Para los especialistas esto se debe a que el sistema de reconocimiento facial es muy flexible en sus inicios, pero a medida que pasa el tiempo el cerebro se va especializando en los rostros con los que se relaciona. De esta manera, se pierde la capacidad de reconocer los de una especie como, por ejemplo, los monos, con los cuales no convivimos. También consideran que esto produce que nos resulte difícil poder distinguir los rostros de personas de otras etnias con las cuales no interactuamos cotidianamente haciendo que las percibamos similares entre sí.
Pero parecería que la capacidad de poder individualizar macacos es posible, y en ello centraron su investigación la doctora Lisa Scott y su equipo de la Universidad de Massachusetts, quienes a un grupo de padres de bebés de 6 meses les pidieron que mostrarán durante un tiempo a los pequeños un libro con imágenes de monos. No obstante, antes se los dividió en grupos: el A debía mostrarlo calladamente; el B, llamarlos monos y el C, darle a cada uno un nombre y volver a repetirlo con cada muestra.
Al encontrarse tres meses después pudieron observar que los del grupo C conseguían identificar los monos sin inconvenientes, llegando a la conclusión de que la diferencia con el estudio anterior se debió a que los monos tenían nombres. Esto generó que el cerebro pusiera más atención en los detalles, mientras que en los otros casos se observaron más las generalidades.
El área de reconocimiento facial se sitúa en las superficies ventromediales de los lóbulos temporal y occipital, e involucra al giro occipital inferior, al giro fusiforme medial y al surco temporal superior.
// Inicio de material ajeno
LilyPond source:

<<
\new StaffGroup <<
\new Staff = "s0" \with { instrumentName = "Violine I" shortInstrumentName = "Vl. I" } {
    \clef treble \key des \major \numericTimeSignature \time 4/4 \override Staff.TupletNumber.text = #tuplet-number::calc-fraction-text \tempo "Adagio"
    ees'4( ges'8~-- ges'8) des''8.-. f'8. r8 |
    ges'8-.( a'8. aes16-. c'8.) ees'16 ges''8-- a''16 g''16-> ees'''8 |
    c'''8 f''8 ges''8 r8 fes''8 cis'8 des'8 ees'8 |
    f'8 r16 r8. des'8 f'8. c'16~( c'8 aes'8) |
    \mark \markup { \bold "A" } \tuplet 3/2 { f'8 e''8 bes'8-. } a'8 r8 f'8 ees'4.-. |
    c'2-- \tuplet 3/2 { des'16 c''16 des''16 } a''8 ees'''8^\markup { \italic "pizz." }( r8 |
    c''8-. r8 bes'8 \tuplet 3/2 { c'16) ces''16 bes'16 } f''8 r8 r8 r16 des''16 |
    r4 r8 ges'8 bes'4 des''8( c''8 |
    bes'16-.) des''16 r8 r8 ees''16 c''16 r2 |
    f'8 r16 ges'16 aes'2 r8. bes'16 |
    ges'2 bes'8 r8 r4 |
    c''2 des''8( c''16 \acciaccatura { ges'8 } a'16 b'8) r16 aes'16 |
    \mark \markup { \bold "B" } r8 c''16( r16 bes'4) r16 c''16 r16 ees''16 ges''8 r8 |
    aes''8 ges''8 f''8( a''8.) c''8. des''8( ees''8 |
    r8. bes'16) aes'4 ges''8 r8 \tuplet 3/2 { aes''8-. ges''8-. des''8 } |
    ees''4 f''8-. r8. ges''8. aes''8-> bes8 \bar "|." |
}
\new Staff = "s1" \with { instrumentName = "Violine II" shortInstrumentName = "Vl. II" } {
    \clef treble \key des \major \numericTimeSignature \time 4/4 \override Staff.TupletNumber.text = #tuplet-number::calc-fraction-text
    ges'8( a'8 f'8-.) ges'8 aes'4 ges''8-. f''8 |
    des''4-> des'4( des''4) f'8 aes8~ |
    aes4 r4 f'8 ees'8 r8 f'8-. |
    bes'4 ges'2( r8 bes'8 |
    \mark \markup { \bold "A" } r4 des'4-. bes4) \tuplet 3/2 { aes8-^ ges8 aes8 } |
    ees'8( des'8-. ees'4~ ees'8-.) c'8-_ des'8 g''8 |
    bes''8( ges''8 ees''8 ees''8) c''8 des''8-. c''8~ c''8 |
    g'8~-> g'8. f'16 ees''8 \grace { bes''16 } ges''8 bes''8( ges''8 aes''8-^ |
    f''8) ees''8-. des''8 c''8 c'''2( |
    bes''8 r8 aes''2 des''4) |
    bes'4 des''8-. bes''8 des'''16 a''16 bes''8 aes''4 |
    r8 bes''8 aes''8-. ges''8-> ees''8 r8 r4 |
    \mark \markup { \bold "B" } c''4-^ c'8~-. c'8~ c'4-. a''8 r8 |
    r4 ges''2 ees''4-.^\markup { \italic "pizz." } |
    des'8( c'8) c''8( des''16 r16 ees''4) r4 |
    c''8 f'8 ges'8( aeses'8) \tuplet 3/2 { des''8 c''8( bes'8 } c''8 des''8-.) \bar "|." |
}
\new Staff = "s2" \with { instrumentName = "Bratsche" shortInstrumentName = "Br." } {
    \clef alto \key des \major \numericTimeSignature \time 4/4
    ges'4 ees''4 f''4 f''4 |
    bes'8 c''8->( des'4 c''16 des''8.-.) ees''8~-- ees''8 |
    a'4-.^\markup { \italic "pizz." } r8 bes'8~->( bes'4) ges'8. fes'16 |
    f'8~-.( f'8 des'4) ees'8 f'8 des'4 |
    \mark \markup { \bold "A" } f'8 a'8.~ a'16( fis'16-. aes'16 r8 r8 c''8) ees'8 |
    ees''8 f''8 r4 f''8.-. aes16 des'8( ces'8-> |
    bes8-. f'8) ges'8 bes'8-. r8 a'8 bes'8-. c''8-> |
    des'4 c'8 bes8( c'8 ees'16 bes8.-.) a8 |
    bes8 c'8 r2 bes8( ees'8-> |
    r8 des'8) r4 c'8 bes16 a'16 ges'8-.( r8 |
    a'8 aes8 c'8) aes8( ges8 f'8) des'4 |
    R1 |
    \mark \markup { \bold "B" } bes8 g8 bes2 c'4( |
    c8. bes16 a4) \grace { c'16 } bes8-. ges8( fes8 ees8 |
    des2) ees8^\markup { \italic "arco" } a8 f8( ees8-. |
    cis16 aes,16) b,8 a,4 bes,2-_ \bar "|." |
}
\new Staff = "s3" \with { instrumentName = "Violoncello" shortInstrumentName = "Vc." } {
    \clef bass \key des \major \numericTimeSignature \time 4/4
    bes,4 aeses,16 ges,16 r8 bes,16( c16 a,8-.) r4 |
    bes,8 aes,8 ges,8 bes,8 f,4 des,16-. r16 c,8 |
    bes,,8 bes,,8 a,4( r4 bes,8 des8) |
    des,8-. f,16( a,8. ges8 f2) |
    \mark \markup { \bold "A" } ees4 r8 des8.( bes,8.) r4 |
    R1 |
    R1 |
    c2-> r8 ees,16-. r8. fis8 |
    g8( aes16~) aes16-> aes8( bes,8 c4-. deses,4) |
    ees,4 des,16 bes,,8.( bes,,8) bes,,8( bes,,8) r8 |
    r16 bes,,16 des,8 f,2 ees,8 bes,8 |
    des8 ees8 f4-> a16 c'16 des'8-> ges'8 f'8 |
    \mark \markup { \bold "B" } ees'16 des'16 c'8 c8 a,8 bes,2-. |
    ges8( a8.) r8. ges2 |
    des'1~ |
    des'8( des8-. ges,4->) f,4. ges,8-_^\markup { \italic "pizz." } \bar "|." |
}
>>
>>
Su lesión provoca Prosopagnosia, es decir la incapacidad de reconocer caras.
lenguaje-corporal-sonrisa1No obstante, el reconocimiento de imágenes faciales además de estas áreas requiere de la interconexión de distintas redes neuronales, ya que no solo se debe desde reconocer que lo que se ve es un rostro, sino además si es de alguien conocido, asociarlo a memorias emocionales, nombres, etc.
Con respecto a los nombres es común que luego de que nos presenten a alguien, al poco tiempo olvidemos cómo se llama, pero increíblemente si nos encontramos con esa persona meses después seremos capaces de recordar su cara, en dónde la conocimos y, con mucha vergüenza, saludarla sin poder encontrar en nuestra memoria su nombre.
Sin embargo, esto no debe preocuparnos ya que para el cerebro es sencillo recordar rostros, algo que fue fundamental para nuestra supervivencia. Los nombres nos cuestan más debido a que el lenguaje es una función más reciente y para que los relacionemos a una cara debemos además asociarlos a otras características y eventos que exigen de un esfuerzo cognitivo mayor y que lleva más tiempo de activación neuronal.
Tanto nos atraen los rostros que por la década del 80 apareció en nuestra comunicación digital el empleo de emoticones, para expresar la emoción o el estado de ánimo que sentimos. Los primeros no eran las imágenes actuales, sino un conjunto de signos como por ejemplo: :-).
PARA EL CEREBRO ES SENCILLO RECORDAR ROSTROS, ALGO QUE FUE FUNDAMENTAL PARA NUESTRA SUPERVIVENCIA
Rápidamente pudimos aprender a relacionar la unión de estos signos con una cara feliz, y un estudio realizado en el Laboratorio de Cognición y Cerebro de la Escuela de Psicología de la Universidad Flinders en Adelaida, Australia, indicó que el cerebro reacciona ante estas figuras de la misma manera que lo hace frente a un rostro humano.
Los emoticones son muy usados, ya que suman a una comunicación sin rostro diferentes niveles de expresión, contribuyendo a que la misma sea más cálida e, incluso, permita al ser leídos un mensaje, hacerlo no en el tono emocional que imaginamos, sino en el que desea trasmitir quien lo envía. En la actualidad el emoticón más usado es el de la carita que llora de risa.
Entre todos los rostros hay uno que despierta una intensa respuesta emocional de ternura y placer: el de los bebés. Si bien al igual que otras caras son procesadas por las áreas de la lectura de las mismas, activan fuertemente el circuito de recompensa cerebral, tal como lo presentan los estudios del investigador Morten Kringelbach de la Universidad de Oxford.